= BANDES =

The Venezuelan Economic and Social Development Bank (Spanish: Banco de Desarrollo Económico y Social de Venezuela, BANDES) is a Venezuelan federal public company, sanctioned by the US Department of Treasury, that is associated with the Ministry of Finance. It serves as a bank focused on financing projects that contribute toward the development of Venezuela. It was founded in 2001. It has subsidiaries that are based in Venezuela, Uruguay and Bolivia; the subsidiaries are Banco Bandes Uruguay, Banco Bicentenario del Pueblos, Banco Universal SA Banco de Venezuela, and Banco Prodem SA, of Bolivia.

==History==
In 2007, BANDES contributed $2 billion, along with China Development Bank's $4 billion, to create the China-Venezuela Joint Fund. The fund's goal is to offer capital for infrastructure projects in Venezuela to be built by Chinese companies.

China Development Bank has paid billions of dollars through BANDES to the Venezuelan government in exchange for crude oil. In 2019, Nicolás Maduro attempted to move over US$1 billion from Venezuela to Banco Bandes Uruguay. Alejandro Andrade—BANDES former president—is serving a ten-year sentence after pleading guilty in Florida to accepting millions of dollars in bribes.

== Sanctions==
Just hours after the Bolivarian Intelligence Service (SEBIN) detained attorney Roberto Marrero—Juan Guaidó's chief of staff—during the 2019 Venezuelan presidential crisis, the United States Department of the Treasury responded on 22 March 2019 by placing sanctions on BANDES and four of its subsidiaries. The Maduro administration issued a statement saying that it "energetically rejects the unilateral, coercive, arbitrary and illegal measures" that would affect banking for millions of people.

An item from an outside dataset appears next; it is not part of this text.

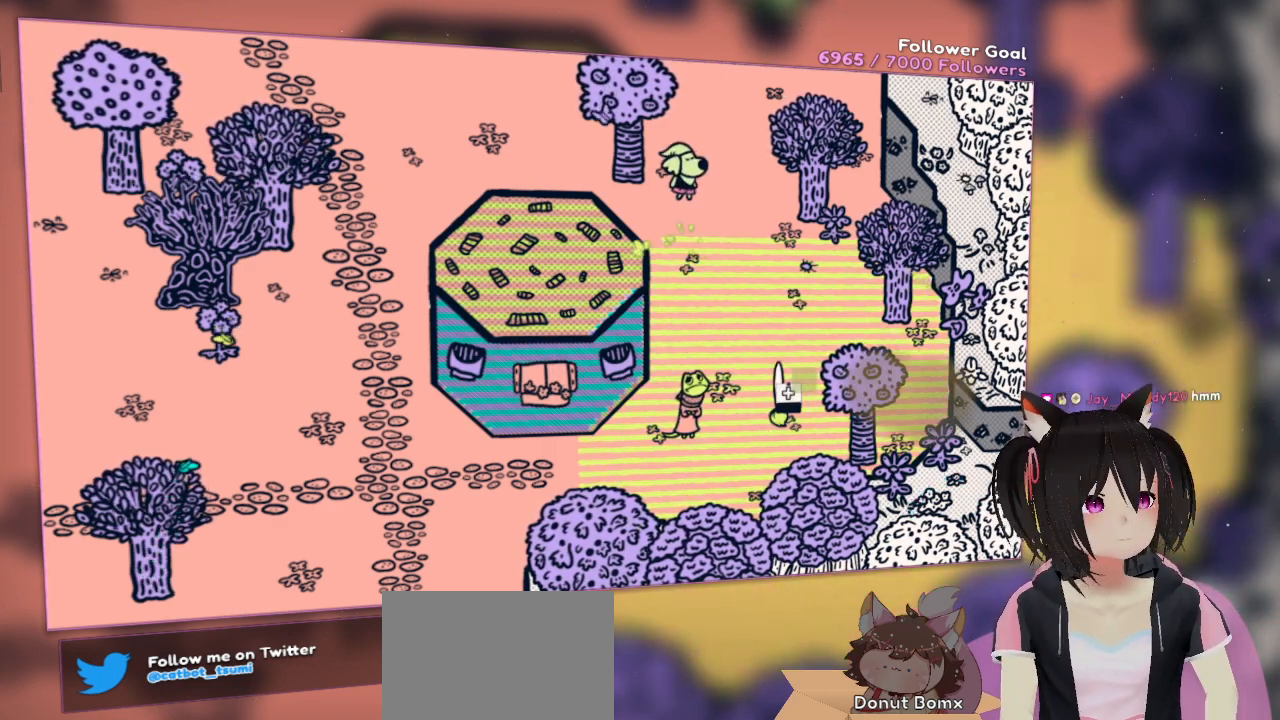
{"buttons": ["R2"], "left_stick": "center", "right_stick": "center", "events": []}
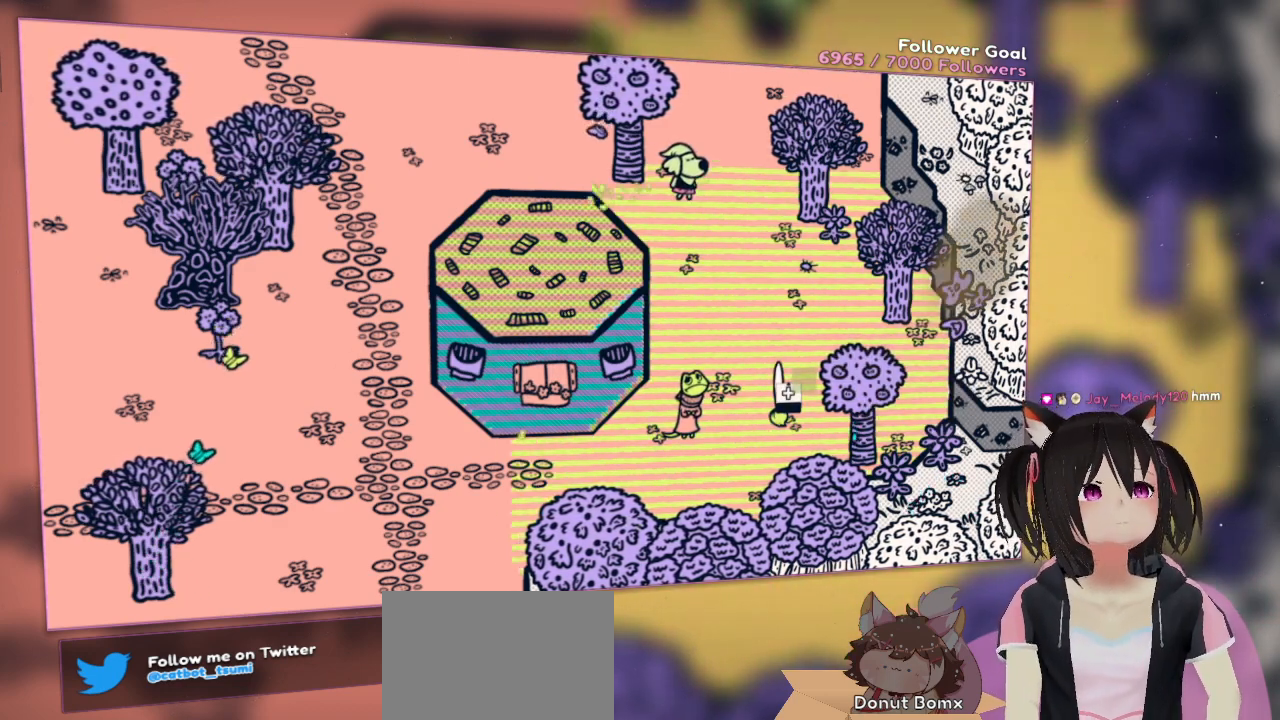
{"buttons": ["R2"], "left_stick": "center", "right_stick": "center", "events": []}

The sanctions mean that "all property and interests in property of these entities, and of any entities that are owned, directly or indirectly, 50 percent or more by this entity, that are in the United States or in the possession or control of U.S. persons are blocked" and they "prohibit all dealings by U.S. persons or within (or transiting) the United States that involve any property or interests in property of blocked or designated persons." Prohibition on credit card processing through the sanctioned banks would begin in March 2020.

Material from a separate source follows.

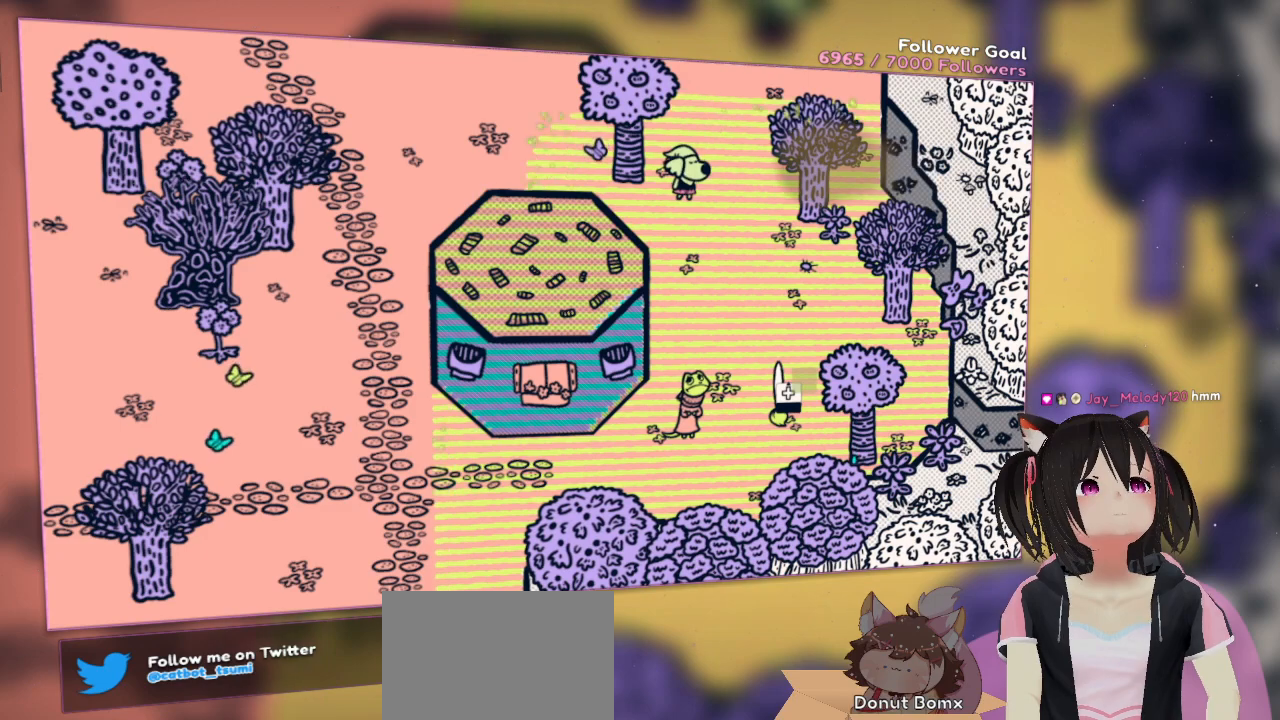
{"buttons": ["R2"], "left_stick": "center", "right_stick": "center", "events": []}
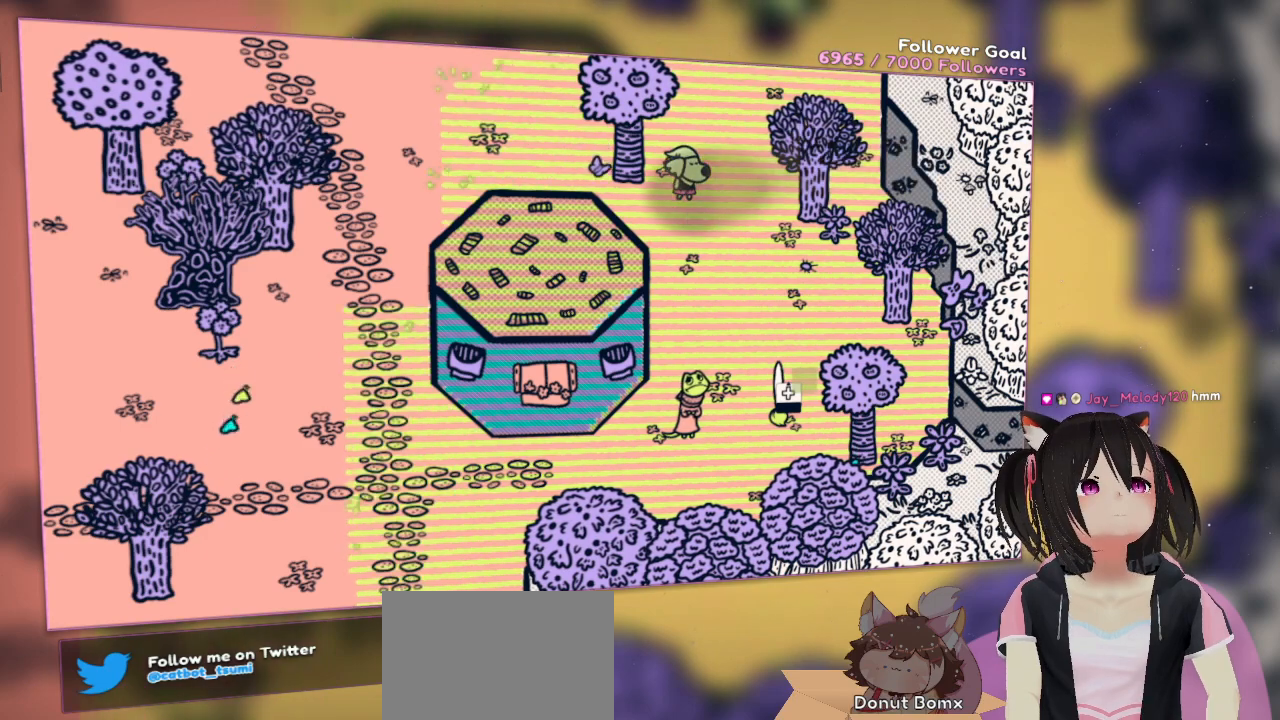
{"buttons": ["R2"], "left_stick": "center", "right_stick": "center", "events": []}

US National Security Advisor John Bolton tweeted, "BANDES bank is to Venezuela's financial sector what PDVSA is to its oil sector. This action will severely affect any attempted currency movements by Maduro and his cronies moving forward." Bolton told Univision the sanctions were a direct response to Marrero's arrest. Univision said this action "put 'the entire banking sector' on notice" that "persons operating in Venezuela's financial sector may be subject to sanctions."

Treasury Secretary Steven Mnuchin said, "The willingness of Maduro's inner-circle to exploit Venezuela’s institutions knows no bounds. Regime insiders have transformed BANDES and its subsidiaries into vehicles to move funds abroad in an attempt to prop up Maduro. Maduro and his enablers have distorted the original purpose of the bank, which was founded to help the economic and social well-being of the Venezuelan people, as part of a desperate attempt to hold onto power." Mnuchin warned, "The regime's continued use of kidnapping, torture, and murder of Venezuelan citizens will not be tolerated by the U.S. or the international coalition that is united behind President Guaido. Roberto Marrero and other political prisoners must be released immediately."